Looking for causes of symptoms
When people go to the doctor with certain symptoms, endoscopy can sometimes be used to help find a cause. For instance:
Laryngoscopy to look at the vocal cords in people with long-term hoarseness
Upper endoscopy in people having trouble swallowing
Colonoscopy in people with anemia (low red blood cell counts) with an unknown cause
Colonoscopy in people with blood in their stool
Looking at problems found on imaging tests
Imaging tests such as x-rays and CT scans can sometimes show physical changes within the body. But these tests may only give information about the size, shape, and location of the problem. Doctors use endoscopes to see more details, like color and surface texture, when trying to find out what’s going on. Newer methods of endoscopy that include high magnification are being tested to find out whether they are more useful in detecting cancer and other abnormal cells on the inner surfaces of the body.

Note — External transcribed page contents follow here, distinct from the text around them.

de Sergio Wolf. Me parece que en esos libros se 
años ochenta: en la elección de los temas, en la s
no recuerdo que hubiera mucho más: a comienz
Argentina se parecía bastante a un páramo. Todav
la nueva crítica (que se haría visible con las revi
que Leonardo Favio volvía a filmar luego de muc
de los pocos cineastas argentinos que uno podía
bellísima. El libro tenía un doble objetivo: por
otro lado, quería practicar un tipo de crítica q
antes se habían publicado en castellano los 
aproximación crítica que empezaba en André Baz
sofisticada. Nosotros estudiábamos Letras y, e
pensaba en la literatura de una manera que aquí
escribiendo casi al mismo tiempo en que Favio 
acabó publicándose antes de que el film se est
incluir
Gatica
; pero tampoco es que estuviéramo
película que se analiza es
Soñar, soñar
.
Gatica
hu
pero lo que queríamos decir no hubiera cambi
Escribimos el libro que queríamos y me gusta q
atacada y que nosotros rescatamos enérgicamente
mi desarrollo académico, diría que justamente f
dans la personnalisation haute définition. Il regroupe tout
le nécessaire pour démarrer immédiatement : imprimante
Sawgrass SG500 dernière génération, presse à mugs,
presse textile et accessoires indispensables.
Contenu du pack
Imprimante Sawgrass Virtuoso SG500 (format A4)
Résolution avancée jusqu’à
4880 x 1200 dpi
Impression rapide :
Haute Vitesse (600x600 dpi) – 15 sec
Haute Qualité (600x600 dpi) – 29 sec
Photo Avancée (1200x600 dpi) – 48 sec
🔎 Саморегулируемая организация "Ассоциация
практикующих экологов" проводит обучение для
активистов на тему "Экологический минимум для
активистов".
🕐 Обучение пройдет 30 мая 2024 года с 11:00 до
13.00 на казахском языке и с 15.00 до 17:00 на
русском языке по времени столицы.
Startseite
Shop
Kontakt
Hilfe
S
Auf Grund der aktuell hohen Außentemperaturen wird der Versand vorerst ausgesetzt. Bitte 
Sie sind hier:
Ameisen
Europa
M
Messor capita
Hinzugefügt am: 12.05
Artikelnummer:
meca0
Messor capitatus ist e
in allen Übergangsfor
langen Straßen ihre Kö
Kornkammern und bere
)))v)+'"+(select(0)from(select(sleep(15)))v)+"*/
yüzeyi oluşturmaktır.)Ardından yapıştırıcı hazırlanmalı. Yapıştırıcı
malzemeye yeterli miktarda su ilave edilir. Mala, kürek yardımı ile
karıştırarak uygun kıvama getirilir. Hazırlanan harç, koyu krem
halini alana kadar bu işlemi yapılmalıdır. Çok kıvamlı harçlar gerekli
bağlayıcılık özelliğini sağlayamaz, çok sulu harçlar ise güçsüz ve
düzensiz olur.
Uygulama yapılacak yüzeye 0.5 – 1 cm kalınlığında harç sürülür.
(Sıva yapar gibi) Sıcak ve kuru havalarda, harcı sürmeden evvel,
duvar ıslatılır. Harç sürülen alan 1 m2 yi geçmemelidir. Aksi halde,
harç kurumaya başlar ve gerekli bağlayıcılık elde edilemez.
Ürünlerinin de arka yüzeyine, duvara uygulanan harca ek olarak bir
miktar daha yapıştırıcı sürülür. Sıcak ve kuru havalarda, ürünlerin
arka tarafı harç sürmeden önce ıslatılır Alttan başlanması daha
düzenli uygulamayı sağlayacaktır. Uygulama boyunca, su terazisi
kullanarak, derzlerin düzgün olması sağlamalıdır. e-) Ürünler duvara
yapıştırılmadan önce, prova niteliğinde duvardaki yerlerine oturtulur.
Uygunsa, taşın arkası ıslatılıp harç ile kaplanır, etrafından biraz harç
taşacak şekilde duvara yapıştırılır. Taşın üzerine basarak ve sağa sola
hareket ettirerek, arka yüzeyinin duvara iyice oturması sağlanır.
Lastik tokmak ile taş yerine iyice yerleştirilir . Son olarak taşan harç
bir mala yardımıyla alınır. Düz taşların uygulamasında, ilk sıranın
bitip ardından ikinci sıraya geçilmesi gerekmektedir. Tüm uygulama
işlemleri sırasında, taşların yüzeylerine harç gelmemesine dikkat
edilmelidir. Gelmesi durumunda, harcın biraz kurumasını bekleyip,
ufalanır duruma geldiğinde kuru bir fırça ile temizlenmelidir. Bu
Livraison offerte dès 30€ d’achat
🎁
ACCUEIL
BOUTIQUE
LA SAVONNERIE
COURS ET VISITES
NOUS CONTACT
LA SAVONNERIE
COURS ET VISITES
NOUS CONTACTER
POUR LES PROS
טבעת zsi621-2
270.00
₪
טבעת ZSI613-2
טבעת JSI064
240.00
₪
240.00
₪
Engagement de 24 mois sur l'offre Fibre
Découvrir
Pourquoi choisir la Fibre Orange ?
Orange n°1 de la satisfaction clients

To diagnose and find out the stage (extent) of cancer
To get a tissue sample
Going one step further, most types of endoscopes have tools on the end that the doctor can use to take out small tissue samples. This procedure is called a biopsy (BY-op-see). Samples can be taken from suspicious areas and then looked at under a microscope or tested in other ways to see if cancer is there. A biopsy is usually the best way to find out if a growth or change is cancer or something else.
Getting a closer look
In some cases endoscopes are used to help find out how far a cancer has spread. Thoracoscopy (THOR-uh-KAHS -kuh-pee) and laparoscopy (LAP-uh-RAHS-kuh-pee) can be very useful in finding out if cancer has spread into the thorax (chest) or abdomen (belly). The surgeon can look into these places making only a small incision (cut) in the skin.